Помню, на Канарах были, приехали туда на международный турнир, я делал на тренировке прыжок со стойки на руках, и обе руки в отталкивании подкосились. Бассейн открытый, солнце — я глаза зажмурил, голову задрал. Светло — темно, светло — темно, светло — темно. В общем, так, не раскрываясь, в группировке в воду и вошёл. Выплываю — в бассейне тишина гробовая. Тренировался я тогда уже у Владимира Рулёва, он мне с бортика и кричит: «Быстро пошёл ещё раз сделал!»
— Старый добрый цирковой закон: убился — немедленно повтори попытку, чтобы не загнать страх ещё глубже.
— Реально страшно было, да. Вторую попытку со страху засадил. В бассейне овации, все подходят, поздравляют, по плечу бьют. Потом кто-то из испанцев сказал: «Ты сумасшедший, у нас человека в госпиталь дня на три положили бы».

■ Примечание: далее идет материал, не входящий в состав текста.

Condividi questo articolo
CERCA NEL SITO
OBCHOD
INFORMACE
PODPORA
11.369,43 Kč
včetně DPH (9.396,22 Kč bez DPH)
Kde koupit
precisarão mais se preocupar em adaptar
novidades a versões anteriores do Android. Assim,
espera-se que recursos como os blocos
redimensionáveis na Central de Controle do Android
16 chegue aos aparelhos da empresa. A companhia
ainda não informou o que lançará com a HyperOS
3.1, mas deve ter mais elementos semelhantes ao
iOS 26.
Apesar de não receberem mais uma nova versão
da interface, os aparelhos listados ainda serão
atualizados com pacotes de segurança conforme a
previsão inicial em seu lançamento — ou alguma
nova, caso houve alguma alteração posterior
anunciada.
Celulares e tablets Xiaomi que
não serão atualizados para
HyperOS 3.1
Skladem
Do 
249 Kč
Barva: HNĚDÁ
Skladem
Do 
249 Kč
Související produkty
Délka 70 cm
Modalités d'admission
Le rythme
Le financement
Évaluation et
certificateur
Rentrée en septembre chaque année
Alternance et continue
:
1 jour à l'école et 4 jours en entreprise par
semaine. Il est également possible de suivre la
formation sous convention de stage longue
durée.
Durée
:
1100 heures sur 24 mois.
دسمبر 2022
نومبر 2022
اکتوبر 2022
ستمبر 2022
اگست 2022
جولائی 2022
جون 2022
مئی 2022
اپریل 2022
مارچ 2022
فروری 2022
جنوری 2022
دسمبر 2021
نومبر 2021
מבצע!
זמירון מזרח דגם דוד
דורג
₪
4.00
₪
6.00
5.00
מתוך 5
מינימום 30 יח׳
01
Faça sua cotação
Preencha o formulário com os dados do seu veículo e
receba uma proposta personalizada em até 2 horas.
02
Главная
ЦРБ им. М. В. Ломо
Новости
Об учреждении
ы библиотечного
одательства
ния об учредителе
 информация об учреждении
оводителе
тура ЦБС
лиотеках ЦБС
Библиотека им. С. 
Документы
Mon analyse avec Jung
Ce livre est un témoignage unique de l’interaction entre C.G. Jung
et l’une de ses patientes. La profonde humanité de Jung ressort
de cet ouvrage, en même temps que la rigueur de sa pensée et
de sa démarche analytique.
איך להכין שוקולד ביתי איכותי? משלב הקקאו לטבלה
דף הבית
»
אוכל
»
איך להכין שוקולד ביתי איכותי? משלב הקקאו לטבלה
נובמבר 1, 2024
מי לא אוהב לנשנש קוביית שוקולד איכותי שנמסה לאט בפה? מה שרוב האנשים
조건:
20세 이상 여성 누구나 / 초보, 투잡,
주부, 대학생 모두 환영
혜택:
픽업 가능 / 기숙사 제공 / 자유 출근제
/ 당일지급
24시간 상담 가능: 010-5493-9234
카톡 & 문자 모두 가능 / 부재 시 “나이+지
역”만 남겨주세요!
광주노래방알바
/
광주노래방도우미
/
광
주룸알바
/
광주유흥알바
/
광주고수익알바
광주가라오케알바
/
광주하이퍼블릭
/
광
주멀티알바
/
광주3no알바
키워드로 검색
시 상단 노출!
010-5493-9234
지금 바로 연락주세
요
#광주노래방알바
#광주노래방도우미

— Самый страшный прыжок, на который тебе приходилось идти впервые, вспомнишь?
— Даже не вспомню, что такие прыжки вообще у меня случались. Татьяна Максимовна всегда очень долго нас к новым прыжкам подводила. Пока не убеждалась, что человек готов на 200%, ни о каких экспериментах даже речи не шло. Был период, когда все мои ровесники уже прыгали с десятки, а я с пятёрки. Постоянно им из-за этого проигрывал. А потом как-то за одну тренировку собрал с десяти метров всю программу. По паре раз сделал все прыжки — правда, в воздушную подушку.
— В мои времена все электростальские спортсмены прыгали новые прыжки в одежде, чтобы удар о воду, если случится, был не слишком силён.
— Все питерские точно так же прыгали в одежде. Да и до сих пор некоторые прыгают. У подушки проблема одна: она очень сильно отбрасывает человека в сторону после входа в воду. Надо быть просто к этому готовым. Но в целом, мне кажется, такой метод намного эффективнее.
— Не жалеешь, что в твои времена не было хайдайвинга? С твоим телосложением мог бы быть в этом виде более чем успешен.
— Я, когда прыгал, почему-то всегда хотел прыгнуть с парашютом. А в воду с большой высоты прыгал только в Крыму, на Фиоленте. Там было 19 м, вот мы и прыгали — солдатиком. Прикольные ощущения. Где-то метров десять пролетаешь, и в этот момент вдруг захватывает дух. Голова-то привыкла к тому, что должна быть вода, а её нет.
— Что в нынешних прыжках в воду способно тебя восхитить?
— Сложность, конечно. Раньше, когда прыгали мы сами, больше ценились артистизм и красота линий. Помню, та же Марина Бабкова прыгала с трамплина, глаз не оторвать: всё чистенько, всё красиво, ножки ровненькие, носочки чётко натянуты. Сейчас на первый план выходит мощность. В этом плане не только прыжки в воду, весь мировой спорт изменился. Иногда смотришь на женский трамплин, там такие бабенции — над трамплином все обороты заканчивают.
— Если я предложу тебе как зрителю выбрать из четырёх индивидуальных финалов один, это будет мужская вышка или женская?
— Мужская, конечно. В прыжках в воду это самое зрелищное. Хайдайвинг тоже интересно смотреть, но я каждый раз ловлю себя на том, что не особо в нём понимаю.
— Неожиданное признание для человека с твоим послужным списком.
— Я скорее про судейство говорю. Обычные соревнования я сужу без проблем. А здесь… Понятно, что основная задача — вертикально в воду войти и вход погасить. А если чуть не дошёл или перешёл, сколько за это снимается? То есть я судить хайдавинг не смог бы, наверное.
— Работа судьёй — это сопутствующее занятие или отдельная профессия?
— Для меня больше как хобби. Мне интересно, удовольствие получаю от процесса. Да и вообще нравится смотреть со стороны за тем, как прыгают другие.